Chereads / Melody in the Shadows / Chapter 2 - The Shadow Behind The Tone

Chapter 2 - The Shadow Behind The Tone

Pagi itu, Hana terbangun dengan perasaan gelisah. Mimpi buruk yang dialaminya semalam masih terasa begitu nyata. Dalam mimpinya, ia berada di tengah-tengah konser yang berubah menjadi mimpi buruk ketika bayangan hitam merayap dari sudut-sudut panggung, menyelimuti semua penonton.

Hana terbangun dengan napas terengah-engah, dan matanya yang kebasahan menunjukkan betapa menakutkan mimpi itu.

Dia tahu bahwa perasaan tidak nyaman ini bukan hanya berasal dari mimpi buruk semalam. Pertemuan dengan Arga dan informasi yang didapatkannya tentang buku musik misterius itu mengguncang batinnya.
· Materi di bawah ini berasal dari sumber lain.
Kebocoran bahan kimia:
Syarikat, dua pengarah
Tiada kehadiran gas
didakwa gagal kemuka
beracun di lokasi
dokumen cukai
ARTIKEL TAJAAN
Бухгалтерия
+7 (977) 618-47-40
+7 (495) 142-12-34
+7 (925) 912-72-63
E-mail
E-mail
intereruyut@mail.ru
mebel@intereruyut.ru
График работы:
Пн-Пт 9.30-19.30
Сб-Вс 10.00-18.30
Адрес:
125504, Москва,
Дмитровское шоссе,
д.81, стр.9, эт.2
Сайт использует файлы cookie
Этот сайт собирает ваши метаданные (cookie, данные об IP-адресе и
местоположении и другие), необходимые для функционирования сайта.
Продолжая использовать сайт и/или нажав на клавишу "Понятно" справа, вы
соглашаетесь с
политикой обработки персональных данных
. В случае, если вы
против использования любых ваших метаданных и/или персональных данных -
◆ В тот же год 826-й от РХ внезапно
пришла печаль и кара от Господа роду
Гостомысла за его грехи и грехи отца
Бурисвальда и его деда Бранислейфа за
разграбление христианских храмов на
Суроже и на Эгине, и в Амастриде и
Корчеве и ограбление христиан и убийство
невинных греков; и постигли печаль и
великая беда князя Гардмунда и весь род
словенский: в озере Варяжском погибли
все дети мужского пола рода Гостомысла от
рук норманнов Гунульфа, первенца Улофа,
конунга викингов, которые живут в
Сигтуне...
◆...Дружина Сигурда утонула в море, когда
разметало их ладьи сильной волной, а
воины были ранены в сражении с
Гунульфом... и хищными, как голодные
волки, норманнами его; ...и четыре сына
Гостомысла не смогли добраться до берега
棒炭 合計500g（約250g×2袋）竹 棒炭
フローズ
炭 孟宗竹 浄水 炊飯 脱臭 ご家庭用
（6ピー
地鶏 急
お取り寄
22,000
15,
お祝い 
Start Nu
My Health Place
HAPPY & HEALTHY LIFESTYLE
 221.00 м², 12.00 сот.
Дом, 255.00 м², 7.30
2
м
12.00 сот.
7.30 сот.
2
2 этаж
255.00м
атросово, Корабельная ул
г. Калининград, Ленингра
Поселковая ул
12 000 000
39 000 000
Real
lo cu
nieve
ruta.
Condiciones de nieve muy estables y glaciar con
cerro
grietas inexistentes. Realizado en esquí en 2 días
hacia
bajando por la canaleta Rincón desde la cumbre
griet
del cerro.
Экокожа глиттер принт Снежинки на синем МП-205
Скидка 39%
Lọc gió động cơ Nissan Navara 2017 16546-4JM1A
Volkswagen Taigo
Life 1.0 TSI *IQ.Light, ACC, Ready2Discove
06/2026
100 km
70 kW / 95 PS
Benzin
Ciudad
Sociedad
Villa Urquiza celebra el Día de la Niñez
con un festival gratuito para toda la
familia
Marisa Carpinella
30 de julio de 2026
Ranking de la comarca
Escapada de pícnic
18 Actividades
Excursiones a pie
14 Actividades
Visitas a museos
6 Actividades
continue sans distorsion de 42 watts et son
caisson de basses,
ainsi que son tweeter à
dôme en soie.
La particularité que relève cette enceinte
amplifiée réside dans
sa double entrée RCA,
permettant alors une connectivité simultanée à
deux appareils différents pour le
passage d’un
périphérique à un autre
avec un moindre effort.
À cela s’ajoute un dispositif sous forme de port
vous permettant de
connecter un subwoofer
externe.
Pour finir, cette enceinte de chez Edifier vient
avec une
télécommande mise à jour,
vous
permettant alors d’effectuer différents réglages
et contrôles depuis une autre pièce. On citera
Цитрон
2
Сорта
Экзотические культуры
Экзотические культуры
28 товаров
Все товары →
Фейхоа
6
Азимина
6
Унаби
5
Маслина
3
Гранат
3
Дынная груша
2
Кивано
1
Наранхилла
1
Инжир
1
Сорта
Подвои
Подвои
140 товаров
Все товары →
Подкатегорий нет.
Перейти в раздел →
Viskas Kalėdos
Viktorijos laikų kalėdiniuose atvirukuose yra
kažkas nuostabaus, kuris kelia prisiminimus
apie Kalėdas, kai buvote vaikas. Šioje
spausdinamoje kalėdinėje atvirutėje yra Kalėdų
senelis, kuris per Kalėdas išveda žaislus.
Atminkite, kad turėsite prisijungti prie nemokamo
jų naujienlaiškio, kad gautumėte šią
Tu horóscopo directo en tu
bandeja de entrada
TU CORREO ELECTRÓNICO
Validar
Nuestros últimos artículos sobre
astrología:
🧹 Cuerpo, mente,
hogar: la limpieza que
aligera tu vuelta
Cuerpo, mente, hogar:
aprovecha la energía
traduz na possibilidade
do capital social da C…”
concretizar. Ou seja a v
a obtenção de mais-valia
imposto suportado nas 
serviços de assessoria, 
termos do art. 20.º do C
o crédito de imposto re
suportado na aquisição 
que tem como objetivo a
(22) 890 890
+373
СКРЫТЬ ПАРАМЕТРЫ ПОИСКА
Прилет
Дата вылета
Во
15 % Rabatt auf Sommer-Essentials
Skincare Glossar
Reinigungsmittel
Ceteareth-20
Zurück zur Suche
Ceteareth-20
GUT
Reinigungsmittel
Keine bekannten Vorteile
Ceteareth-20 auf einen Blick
Meski begitu, Hana mencoba mengenyahkan rasa takutnya dan fokus pada apa yang harus dilakukannya hari ini. Dia menghubungi Arga untuk memberitahukan rencananya bertemu dengan Pak Rahman, pemilik toko antik, sekali lagi.

Arga tiba di apartemen Hana tepat waktu. Dengan jaket kulit hitam dan tatapan tajamnya, Arga tampak seperti seseorang yang selalu siap menghadapi bahaya. Setelah memastikan bahwa Hana baik-baik saja, mereka berdua berangkat menuju toko antik Pak Rahman.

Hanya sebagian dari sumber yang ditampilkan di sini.